Observers watching January’s total eclipse of the Moon saw a rare event, a short-lived flash as a meteorite hit the lunar surface. Spanish astronomers now think the space rock collided with the Moon at 61,000 kilometres an hour, excavating a crater 10 to 15 metres across. Prof. Jose Maria Madiedo of the University of Huelva, and Dr Jose L. Ortiz of the Institute of Astrophysics of Andalusia, publish their results in a new paper in Monthly Notices of the Royal Astronomical Society.

2019-01-moon-impact

Total lunar eclipses take place when the Moon moves completely into the shadow of the Earth. The Moon takes on a red colour – the result of scattered sunlight refracted through the Earth’s atmosphere - but is much darker than normal. These spectacular events are regularly observed by astronomers and the wider public alike.

Given problem: Write what comes next in the text about the meteorite that struck the Moon during the January eclipse, picking up after its last sentence. The lines have no connection to the text about the meteorite strike on the Moon.

Data entries:

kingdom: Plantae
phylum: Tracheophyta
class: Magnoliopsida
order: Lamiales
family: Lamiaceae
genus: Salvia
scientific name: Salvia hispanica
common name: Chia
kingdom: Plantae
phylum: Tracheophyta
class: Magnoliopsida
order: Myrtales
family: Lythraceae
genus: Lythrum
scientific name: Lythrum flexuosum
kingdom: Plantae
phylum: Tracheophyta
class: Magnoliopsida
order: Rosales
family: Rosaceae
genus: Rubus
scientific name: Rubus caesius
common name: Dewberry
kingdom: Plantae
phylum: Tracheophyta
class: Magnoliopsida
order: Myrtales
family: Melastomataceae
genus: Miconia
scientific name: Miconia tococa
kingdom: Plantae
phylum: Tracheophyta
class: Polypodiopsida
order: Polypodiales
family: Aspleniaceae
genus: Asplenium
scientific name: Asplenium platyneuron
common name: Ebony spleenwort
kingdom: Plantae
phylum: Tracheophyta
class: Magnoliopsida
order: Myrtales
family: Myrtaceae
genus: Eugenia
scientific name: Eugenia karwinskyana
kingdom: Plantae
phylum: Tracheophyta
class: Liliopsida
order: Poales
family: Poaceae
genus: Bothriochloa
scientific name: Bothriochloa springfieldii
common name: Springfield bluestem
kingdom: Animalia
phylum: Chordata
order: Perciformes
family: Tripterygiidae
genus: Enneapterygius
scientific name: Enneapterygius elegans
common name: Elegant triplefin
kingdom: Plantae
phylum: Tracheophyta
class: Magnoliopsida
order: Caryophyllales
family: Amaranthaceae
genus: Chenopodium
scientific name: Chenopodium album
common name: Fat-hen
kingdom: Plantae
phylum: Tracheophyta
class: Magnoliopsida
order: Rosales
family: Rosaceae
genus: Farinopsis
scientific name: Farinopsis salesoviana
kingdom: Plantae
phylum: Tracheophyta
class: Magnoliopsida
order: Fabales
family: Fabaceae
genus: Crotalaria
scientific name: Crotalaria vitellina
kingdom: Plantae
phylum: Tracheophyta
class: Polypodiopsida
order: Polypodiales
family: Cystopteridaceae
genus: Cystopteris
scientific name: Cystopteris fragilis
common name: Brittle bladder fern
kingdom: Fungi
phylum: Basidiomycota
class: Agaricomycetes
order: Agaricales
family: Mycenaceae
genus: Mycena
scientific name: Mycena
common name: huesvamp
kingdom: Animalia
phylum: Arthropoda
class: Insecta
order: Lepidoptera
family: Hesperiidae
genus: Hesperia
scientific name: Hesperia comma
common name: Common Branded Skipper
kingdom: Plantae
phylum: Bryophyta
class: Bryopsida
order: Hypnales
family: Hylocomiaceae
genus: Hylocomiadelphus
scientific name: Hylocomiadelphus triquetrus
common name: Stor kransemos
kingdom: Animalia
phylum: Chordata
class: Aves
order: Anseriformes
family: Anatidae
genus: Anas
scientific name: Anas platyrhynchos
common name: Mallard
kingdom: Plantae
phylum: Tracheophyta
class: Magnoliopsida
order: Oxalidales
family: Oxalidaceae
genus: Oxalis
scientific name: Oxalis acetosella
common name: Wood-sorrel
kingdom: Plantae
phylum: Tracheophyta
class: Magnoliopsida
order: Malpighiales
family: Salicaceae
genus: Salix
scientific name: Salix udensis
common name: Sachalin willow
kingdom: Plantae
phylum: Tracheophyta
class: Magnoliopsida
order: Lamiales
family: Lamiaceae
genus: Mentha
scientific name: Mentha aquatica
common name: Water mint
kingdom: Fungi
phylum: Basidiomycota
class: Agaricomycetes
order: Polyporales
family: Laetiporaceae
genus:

Result for this task:
The most recent lunar eclipse took place on 21 January 2019, with observers in North and South America and western Europe enjoying the best view. At 0441 GMT, just after the total phase of the eclipse began, a flash was seen on the lunar surface. Widespread reports from amateur astronomers indicated the flash – attributed to a meteorite impact - was bright enough to be seen with the naked eye.

 

Madiedo and Ortiz operate the Moon Impacts Detection and Analysis System (MIDAS), using eight telescopes in south of Spain to monitor the lunar surface. Video footage from MIDAS recorded the moment of impact.

 

The impact flash lasted 0.28 seconds and is the first ever filmed during a lunar eclipse, despite a number of earlier attempts.

 

“Something inside of me told me that this time would be the time”, said Madiedo, who was impressed when he observed the event, as it was brighter than most of the events regularly detected by the survey.

 

Unlike the Earth, the Moon has no atmosphere to protect it and so even small rocks can hit its surface. Since these impacts take place at huge speeds, the rocks are instantaneously vaporised at the impact site, producing an expanding plume of debris whose glow can be detected from our planet as short-duration flashes.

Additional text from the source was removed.